• _Exercise requirements_
Arrange every nonblank line of the material below as a Markdown table with two columns, Row for the running row number and Content for the line.

• _Data under study_
══════════

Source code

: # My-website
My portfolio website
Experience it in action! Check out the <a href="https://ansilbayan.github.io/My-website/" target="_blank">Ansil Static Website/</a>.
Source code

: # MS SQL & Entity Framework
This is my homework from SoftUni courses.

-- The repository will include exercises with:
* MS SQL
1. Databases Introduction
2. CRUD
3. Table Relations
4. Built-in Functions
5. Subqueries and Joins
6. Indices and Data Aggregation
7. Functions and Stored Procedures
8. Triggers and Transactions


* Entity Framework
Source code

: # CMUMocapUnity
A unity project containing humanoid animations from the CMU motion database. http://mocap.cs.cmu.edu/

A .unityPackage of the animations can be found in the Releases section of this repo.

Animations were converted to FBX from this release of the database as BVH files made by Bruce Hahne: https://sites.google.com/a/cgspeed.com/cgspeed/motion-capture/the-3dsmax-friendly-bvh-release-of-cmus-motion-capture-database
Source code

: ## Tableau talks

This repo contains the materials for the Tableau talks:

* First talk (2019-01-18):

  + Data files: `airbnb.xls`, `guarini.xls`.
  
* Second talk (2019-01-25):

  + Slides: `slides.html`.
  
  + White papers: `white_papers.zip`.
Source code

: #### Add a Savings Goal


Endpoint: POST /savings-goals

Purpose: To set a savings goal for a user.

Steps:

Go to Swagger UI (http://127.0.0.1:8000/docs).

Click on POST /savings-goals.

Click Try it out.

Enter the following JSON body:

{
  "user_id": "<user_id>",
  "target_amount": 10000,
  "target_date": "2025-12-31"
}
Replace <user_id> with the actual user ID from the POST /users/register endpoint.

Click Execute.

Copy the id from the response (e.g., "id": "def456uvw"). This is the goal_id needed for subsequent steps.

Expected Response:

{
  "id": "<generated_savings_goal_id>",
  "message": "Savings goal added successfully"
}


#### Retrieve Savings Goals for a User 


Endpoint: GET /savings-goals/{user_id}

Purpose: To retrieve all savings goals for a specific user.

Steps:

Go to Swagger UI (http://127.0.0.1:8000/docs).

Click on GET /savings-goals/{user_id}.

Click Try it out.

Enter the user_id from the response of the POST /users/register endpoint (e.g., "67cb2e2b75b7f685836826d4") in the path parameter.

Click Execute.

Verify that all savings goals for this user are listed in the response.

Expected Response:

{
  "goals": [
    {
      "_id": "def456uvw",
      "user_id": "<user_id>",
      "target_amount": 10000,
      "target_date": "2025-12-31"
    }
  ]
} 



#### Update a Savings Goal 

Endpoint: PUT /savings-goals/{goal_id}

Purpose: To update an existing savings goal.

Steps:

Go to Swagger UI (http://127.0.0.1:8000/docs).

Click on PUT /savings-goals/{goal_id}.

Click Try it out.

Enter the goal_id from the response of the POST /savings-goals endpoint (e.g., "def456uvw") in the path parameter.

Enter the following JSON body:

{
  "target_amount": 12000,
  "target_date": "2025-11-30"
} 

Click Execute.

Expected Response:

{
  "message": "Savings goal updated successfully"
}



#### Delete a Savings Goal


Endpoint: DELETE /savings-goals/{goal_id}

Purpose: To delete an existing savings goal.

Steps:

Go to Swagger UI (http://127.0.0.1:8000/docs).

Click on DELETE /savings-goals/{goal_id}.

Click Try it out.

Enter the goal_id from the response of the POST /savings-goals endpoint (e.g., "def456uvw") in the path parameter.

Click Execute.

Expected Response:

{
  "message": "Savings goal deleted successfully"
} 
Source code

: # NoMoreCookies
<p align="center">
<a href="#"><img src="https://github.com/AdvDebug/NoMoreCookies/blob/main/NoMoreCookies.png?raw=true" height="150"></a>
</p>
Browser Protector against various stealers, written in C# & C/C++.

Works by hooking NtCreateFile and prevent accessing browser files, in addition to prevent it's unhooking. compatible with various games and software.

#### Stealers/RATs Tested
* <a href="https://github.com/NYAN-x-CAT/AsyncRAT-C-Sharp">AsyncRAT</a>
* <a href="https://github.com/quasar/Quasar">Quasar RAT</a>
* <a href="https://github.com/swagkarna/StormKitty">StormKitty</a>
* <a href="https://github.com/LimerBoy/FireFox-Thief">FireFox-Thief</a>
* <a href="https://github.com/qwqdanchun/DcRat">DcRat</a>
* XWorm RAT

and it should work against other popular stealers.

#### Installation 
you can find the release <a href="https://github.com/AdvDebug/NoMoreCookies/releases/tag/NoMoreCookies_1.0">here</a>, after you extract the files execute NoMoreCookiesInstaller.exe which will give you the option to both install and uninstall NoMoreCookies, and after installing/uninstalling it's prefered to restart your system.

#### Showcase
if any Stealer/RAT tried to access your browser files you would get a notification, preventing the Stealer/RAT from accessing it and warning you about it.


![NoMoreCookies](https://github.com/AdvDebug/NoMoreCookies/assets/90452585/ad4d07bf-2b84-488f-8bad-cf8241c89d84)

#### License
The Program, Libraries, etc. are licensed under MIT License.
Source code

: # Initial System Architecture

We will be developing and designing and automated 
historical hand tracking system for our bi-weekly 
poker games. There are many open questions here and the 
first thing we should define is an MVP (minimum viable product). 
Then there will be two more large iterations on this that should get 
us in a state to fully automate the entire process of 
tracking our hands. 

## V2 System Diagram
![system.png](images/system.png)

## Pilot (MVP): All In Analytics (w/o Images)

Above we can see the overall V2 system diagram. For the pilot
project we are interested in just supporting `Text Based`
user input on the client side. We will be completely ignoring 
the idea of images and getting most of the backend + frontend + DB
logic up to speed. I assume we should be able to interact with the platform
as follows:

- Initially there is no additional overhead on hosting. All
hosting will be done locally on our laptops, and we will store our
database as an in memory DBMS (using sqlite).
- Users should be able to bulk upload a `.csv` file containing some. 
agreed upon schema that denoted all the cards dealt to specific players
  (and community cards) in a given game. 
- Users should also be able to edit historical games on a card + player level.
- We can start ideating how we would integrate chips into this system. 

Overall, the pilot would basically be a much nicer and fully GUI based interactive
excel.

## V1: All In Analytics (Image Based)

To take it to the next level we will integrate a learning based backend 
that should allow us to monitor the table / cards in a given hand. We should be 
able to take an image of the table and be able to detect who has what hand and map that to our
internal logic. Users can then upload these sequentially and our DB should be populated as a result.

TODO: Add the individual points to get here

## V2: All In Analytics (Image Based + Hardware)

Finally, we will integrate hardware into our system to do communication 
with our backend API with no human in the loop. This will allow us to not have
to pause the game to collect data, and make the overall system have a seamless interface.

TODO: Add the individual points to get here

══════════

• _Task result_
| Row | Content |
|---|---|
| 1 | Source code |
| 2 | : # My-website |
| 3 | My portfolio website |
| 4 | Experience it in action! Check out the <a href="https://ansilbayan.github.io/My-website/" target="_blank">Ansil Static Website/</a>. |
| 5 | Source code |
| 6 | : # MS SQL & Entity Framework |
| 7 | This is my homework from SoftUni courses. |
| 8 | -- The repository will include exercises with: |
| 9 | * MS SQL |
| 10 | 1. Databases Introduction |
| 11 | 2. CRUD |
| 12 | 3. Table Relations |
| 13 | 4. Built-in Functions |
| 14 | 5. Subqueries and Joins |
| 15 | 6. Indices and Data Aggregation |
| 16 | 7. Functions and Stored Procedures |
| 17 | 8. Triggers and Transactions |
| 18 | * Entity Framework |
| 19 | Source code |
| 20 | : # CMUMocapUnity |
| 21 | A unity project containing humanoid animations from the CMU motion database. http://mocap.cs.cmu.edu/ |
| 22 | A .unityPackage of the animations can be found in the Releases section of this repo. |
| 23 | Animations were converted to FBX from this release of the database as BVH files made by Bruce Hahne: https://sites.google.com/a/cgspeed.com/cgspeed/motion-capture/the-3dsmax-friendly-bvh-release-of-cmus-motion-capture-database |
| 24 | Source code |
| 25 | : ## Tableau talks |
| 26 | This repo contains the materials for the Tableau talks: |
| 27 | * First talk (2019-01-18): |
| 28 |   + Data files: `airbnb.xls`, `guarini.xls`. |
| 29 | * Second talk (2019-01-25): |
| 30 |   + Slides: `slides.html`. |
| 31 |   + White papers: `white_papers.zip`. |
| 32 | Source code |
| 33 | : #### Add a Savings Goal |
| 34 | Endpoint: POST /savings-goals |
| 35 | Purpose: To set a savings goal for a user. |
| 36 | Steps: |
| 37 | Go to Swagger UI (http://127.0.0.1:8000/docs). |
| 38 | Click on POST /savings-goals. |
| 39 | Click Try it out. |
| 40 | Enter the following JSON body: |
| 41 | { |
| 42 |   "user_id": "<user_id>", |
| 43 |   "target_amount": 10000, |
| 44 |   "target_date": "2025-12-31" |
| 45 | } |
| 46 | Replace <user_id> with the actual user ID from the POST /users/register endpoint. |
| 47 | Click Execute. |
| 48 | Copy the id from the response (e.g., "id": "def456uvw"). This is the goal_id needed for subsequent steps. |
| 49 | Expected Response: |
| 50 | { |
| 51 |   "id": "<generated_savings_goal_id>", |
| 52 |   "message": "Savings goal added successfully" |
| 53 | } |
| 54 | #### Retrieve Savings Goals for a User  |
| 55 | Endpoint: GET /savings-goals/{user_id} |
| 56 | Purpose: To retrieve all savings goals for a specific user. |
| 57 | Steps: |
| 58 | Go to Swagger UI (http://127.0.0.1:8000/docs). |
| 59 | Click on GET /savings-goals/{user_id}. |
| 60 | Click Try it out. |
| 61 | Enter the user_id from the response of the POST /users/register endpoint (e.g., "67cb2e2b75b7f685836826d4") in the path parameter. |
| 62 | Click Execute. |
| 63 | Verify that all savings goals for this user are listed in the response. |
| 64 | Expected Response: |
| 65 | { |
| 66 |   "goals": [ |
| 67 |     { |
| 68 |       "_id": "def456uvw", |
| 69 |       "user_id": "<user_id>", |
| 70 |       "target_amount": 10000, |
| 71 |       "target_date": "2025-12-31" |
| 72 |     } |
| 73 |   ] |
| 74 | }  |
| 75 | #### Update a Savings Goal  |
| 76 | Endpoint: PUT /savings-goals/{goal_id} |
| 77 | Purpose: To update an existing savings goal. |
| 78 | Steps: |
| 79 | Go to Swagger UI (http://127.0.0.1:8000/docs). |
| 80 | Click on PUT /savings-goals/{goal_id}. |
| 81 | Click Try it out. |
| 82 | Enter the goal_id from the response of the POST /savings-goals endpoint (e.g., "def456uvw") in the path parameter. |
| 83 | Enter the following JSON body: |
| 84 | { |
| 85 |   "target_amount": 12000, |
| 86 |   "target_date": "2025-11-30" |
| 87 | }  |
| 88 | Click Execute. |
| 89 | Expected Response: |
| 90 | { |
| 91 |   "message": "Savings goal updated successfully" |
| 92 | } |
| 93 | #### Delete a Savings Goal |
| 94 | Endpoint: DELETE /savings-goals/{goal_id} |
| 95 | Purpose: To delete an existing savings goal. |
| 96 | Steps: |
| 97 | Go to Swagger UI (http://127.0.0.1:8000/docs). |
| 98 | Click on DELETE /savings-goals/{goal_id}. |
| 99 | Click Try it out. |
| 100 | Enter the goal_id from the response of the POST /savings-goals endpoint (e.g., "def456uvw") in the path parameter. |
| 101 | Click Execute. |
| 102 | Expected Response: |
| 103 | { |
| 104 |   "message": "Savings goal deleted successfully" |
| 105 | }  |
| 106 | Source code |
| 107 | : # NoMoreCookies |
| 108 | <p align="center"> |
| 109 | <a href="#"><img src="https://github.com/AdvDebug/NoMoreCookies/blob/main/NoMoreCookies.png?raw=true" height="150"></a> |
| 110 | </p> |
| 111 | Browser Protector against various stealers, written in C# & C/C++. |
| 112 | Works by hooking NtCreateFile and prevent accessing browser files, in addition to prevent it's unhooking. compatible with various games and software. |
| 113 | #### Stealers/RATs Tested |
| 114 | * <a href="https://github.com/NYAN-x-CAT/AsyncRAT-C-Sharp">AsyncRAT</a> |
| 115 | * <a href="https://github.com/quasar/Quasar">Quasar RAT</a> |
| 116 | * <a href="https://github.com/swagkarna/StormKitty">StormKitty</a> |
| 117 | * <a href="https://github.com/LimerBoy/FireFox-Thief">FireFox-Thief</a> |
| 118 | * <a href="https://github.com/qwqdanchun/DcRat">DcRat</a> |
| 119 | * XWorm RAT |
| 120 | and it should work against other popular stealers. |
| 121 | #### Installation  |
| 122 | you can find the release <a href="https://github.com/AdvDebug/NoMoreCookies/releases/tag/NoMoreCookies_1.0">here</a>, after you extract the files execute NoMoreCookiesInstaller.exe which will give you the option to both install and uninstall NoMoreCookies, and after installing/uninstalling it's prefered to restart your system. |
| 123 | #### Showcase |
| 124 | if any Stealer/RAT tried to access your browser files you would get a notification, preventing the Stealer/RAT from accessing it and warning you about it. |
| 125 | ![NoMoreCookies](https://github.com/AdvDebug/NoMoreCookies/assets/90452585/ad4d07bf-2b84-488f-8bad-cf8241c89d84) |
| 126 | #### License |
| 127 | The Program, Libraries, etc. are licensed under MIT License. |
| 128 | Source code |
| 129 | : # Initial System Architecture |
| 130 | We will be developing and designing and automated  |
| 131 | historical hand tracking system for our bi-weekly  |
| 132 | poker games. There are many open questions here and the  |
| 133 | first thing we should define is an MVP (minimum viable product).  |
| 134 | Then there will be two more large iterations on this that should get  |
| 135 | us in a state to fully automate the entire process of  |
| 136 | tracking our hands.  |
| 137 | ## V2 System Diagram |
| 138 | ![system.png](images/system.png) |
| 139 | ## Pilot (MVP): All In Analytics (w/o Images) |
| 140 | Above we can see the overall V2 system diagram. For the pilot |
| 141 | project we are interested in just supporting `Text Based` |
| 142 | user input on the client side. We will be completely ignoring  |
| 143 | the idea of images and getting most of the backend + frontend + DB |
| 144 | logic up to speed. I assume we should be able to interact with the platform |
| 145 | as follows: |
| 146 | - Initially there is no additional overhead on hosting. All |
| 147 | hosting will be done locally on our laptops, and we will store our |
| 148 | database as an in memory DBMS (using sqlite). |
| 149 | - Users should be able to bulk upload a `.csv` file containing some.  |
| 150 | agreed upon schema that denoted all the cards dealt to specific players |
| 151 |   (and community cards) in a given game.  |
| 152 | - Users should also be able to edit historical games on a card + player level. |
| 153 | - We can start ideating how we would integrate chips into this system.  |
| 154 | Overall, the pilot would basically be a much nicer and fully GUI based interactive |
| 155 | excel. |
| 156 | ## V1: All In Analytics (Image Based) |
| 157 | To take it to the next level we will integrate a learning based backend  |
| 158 | that should allow us to monitor the table / cards in a given hand. We should be  |
| 159 | able to take an image of the table and be able to detect who has what hand and map that to our |
| 160 | internal logic. Users can then upload these sequentially and our DB should be populated as a result. |
| 161 | TODO: Add the individual points to get here |
| 162 | ## V2: All In Analytics (Image Based + Hardware) |
| 163 | Finally, we will integrate hardware into our system to do communication  |
| 164 | with our backend API with no human in the loop. This will allow us to not have |
| 165 | to pause the game to collect data, and make the overall system have a seamless interface. |
| 166 | TODO: Add the individual points to get here |